The components remain owned by your organization — the journal sees a transfer between warehouses, not a sale.

You can ship in batches if the supplier doesn’t need everything at once.

Receiving the processed parts back

When the supplier finishes the work and ships the parts back, your procurement team receives the subcontract PO the same way they receive any other PO: from Procurement > Goods Receipts, create a GR for the subcontract PO, post the received quantities, and Complete it.

Completing the goods receipt against the subcontract PO triggers two automatic side-effects on the linked WO:

  • The matching subcontract operation auto-advances to Completed with the received quantity recorded as completed_quantity.
  • A WORK_ORDER_RECEIPT movement is posted for the parent product into the WO’s destination warehouse.
  • The shipment manifest is marked Reconciled. Any shortfall (shipped − returned − consumed at supplier) is treated as scrap on the manifest line.
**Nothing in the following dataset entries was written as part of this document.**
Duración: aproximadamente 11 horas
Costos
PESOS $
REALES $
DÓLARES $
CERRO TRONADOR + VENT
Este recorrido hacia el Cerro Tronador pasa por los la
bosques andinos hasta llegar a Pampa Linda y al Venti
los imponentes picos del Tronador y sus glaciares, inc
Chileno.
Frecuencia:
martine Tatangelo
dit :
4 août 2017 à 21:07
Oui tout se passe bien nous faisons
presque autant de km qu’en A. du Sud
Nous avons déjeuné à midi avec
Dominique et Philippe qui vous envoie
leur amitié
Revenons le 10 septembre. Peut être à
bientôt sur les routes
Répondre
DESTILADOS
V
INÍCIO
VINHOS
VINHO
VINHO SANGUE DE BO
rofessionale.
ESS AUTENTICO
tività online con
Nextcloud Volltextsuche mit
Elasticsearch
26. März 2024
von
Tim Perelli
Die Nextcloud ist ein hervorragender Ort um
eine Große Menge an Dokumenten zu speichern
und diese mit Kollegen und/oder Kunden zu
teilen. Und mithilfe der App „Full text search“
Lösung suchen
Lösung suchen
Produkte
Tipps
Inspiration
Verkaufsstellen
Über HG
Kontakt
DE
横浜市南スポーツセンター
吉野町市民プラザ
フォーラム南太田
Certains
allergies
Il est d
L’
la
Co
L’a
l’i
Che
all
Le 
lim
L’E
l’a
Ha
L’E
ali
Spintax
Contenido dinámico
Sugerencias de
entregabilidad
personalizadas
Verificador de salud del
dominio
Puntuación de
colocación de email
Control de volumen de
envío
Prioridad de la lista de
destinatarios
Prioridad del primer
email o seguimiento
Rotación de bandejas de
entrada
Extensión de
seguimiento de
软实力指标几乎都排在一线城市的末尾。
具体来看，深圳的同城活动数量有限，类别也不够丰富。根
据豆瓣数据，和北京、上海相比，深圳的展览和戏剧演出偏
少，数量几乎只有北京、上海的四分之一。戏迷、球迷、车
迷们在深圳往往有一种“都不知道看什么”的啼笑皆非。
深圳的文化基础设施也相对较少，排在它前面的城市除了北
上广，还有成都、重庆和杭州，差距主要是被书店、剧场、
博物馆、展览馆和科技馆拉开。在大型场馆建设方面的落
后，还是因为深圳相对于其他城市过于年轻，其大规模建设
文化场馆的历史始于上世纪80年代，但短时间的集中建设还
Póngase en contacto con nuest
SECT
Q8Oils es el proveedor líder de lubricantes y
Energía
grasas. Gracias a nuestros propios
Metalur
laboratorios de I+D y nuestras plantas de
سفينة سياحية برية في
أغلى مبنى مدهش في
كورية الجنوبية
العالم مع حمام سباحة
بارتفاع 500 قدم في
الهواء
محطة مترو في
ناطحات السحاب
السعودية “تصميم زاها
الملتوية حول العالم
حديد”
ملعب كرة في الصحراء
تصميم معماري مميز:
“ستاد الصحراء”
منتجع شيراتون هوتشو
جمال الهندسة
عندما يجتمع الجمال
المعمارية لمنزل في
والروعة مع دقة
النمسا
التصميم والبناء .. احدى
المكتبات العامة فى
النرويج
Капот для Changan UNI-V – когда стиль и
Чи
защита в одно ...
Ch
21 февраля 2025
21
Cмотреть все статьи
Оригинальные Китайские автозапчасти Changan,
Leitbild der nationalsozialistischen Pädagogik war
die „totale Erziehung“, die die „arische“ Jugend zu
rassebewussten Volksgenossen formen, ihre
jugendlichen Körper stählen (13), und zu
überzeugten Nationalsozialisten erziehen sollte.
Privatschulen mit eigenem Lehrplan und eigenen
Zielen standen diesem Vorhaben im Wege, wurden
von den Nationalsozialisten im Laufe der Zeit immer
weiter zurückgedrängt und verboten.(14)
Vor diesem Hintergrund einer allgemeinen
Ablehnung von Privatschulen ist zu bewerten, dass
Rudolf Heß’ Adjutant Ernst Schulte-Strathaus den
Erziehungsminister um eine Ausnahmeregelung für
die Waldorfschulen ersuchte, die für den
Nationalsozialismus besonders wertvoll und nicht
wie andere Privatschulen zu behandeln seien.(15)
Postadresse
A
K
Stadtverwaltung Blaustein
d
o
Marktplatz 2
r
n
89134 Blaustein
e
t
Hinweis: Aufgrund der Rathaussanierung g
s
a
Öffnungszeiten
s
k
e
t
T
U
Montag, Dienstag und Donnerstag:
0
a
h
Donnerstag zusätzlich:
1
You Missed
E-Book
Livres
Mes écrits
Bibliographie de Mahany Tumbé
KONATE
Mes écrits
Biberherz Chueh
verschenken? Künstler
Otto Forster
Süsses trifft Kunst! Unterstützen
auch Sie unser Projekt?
If the routing has more operations after the subcontract one, the WO is now ready for those in-house steps. If the subcontract operation was the final step, you can move the WO to Completed and Closed as usual.

Three common patterns

PatternRouting shapeWhen to use it
Full outsourceOne subcontract operation, no other opsThe supplier handles everything — you only pay for the finished part. The BOM may have no consumable lines if the supplier sources its own raw material.
Single-op subcontractOne subcontract operation, your components shipped outThe most common pattern: e.g. you make raw brackets in-house, ship them to a plating supplier, plated brackets come back.
Mid-routing subcontractSeveral in-house ops, then a subcontract op, then more in-house opsUsed when only one step in a longer process is external (e.g. heat treatment between machining and assembly).

All three follow the same WO lifecycle — only the routing structure differs.

Stock at the supplier

Components physically at the supplier are still owned by your organization. They show up:

  • In the supplier-owned warehouse with a normal stock balance.
  • On the WO’s Subcontract drawer under the At supplier column for the matching manifest row.

They are not counted in standard inventory views (the on-hand totals filter them out) because they are not at your physical site and are not available for sale. A dedicated “stock at supplier” view, if your organization needs one, can be built on top of the supplier-owned warehouses.

Common pitfalls

  • Forgetting to add the service-product PO line. The auto-generated PO is header-only. Until the procurement team adds the service-product line and submits it, you can’t goods-receipt against it. Add this to your team’s daily PO review checklist.
  • Setting the destination warehouse wrong on the issue. If you ship components to your own staging warehouse instead of the supplier-owned one, the manifest doesn’t update — the system has no way to know those parts left for the supplier. Always pick the supplier-owned warehouse as the destination.
  • Not creating a supplier-owned warehouse. Some teams skip this and ship to the supplier from a “transit” warehouse. That works for the stock movement but leaves the manifest Pending, which clouds the “stock at supplier” view. Ask your warehouse admin to create one supplier-owned warehouse per active subcontract partner.
  • Closing the WO before the GR completes. The subcontract operation auto-completes only when the GR completes. If you mark the WO Completed early, the operation will sit in Pending Start and the variance computation will be off.
  • Mixing subcontract and non-subcontract lines on the same PO. The auto-generated subcontract PO is meant to be a service-only document. If the supplier also sells you raw materials, keep that on a separate “purchases” PO; the subcontract reconciliation engine looks at PO lines back-linked to the WO, and a mixed PO complicates the picture.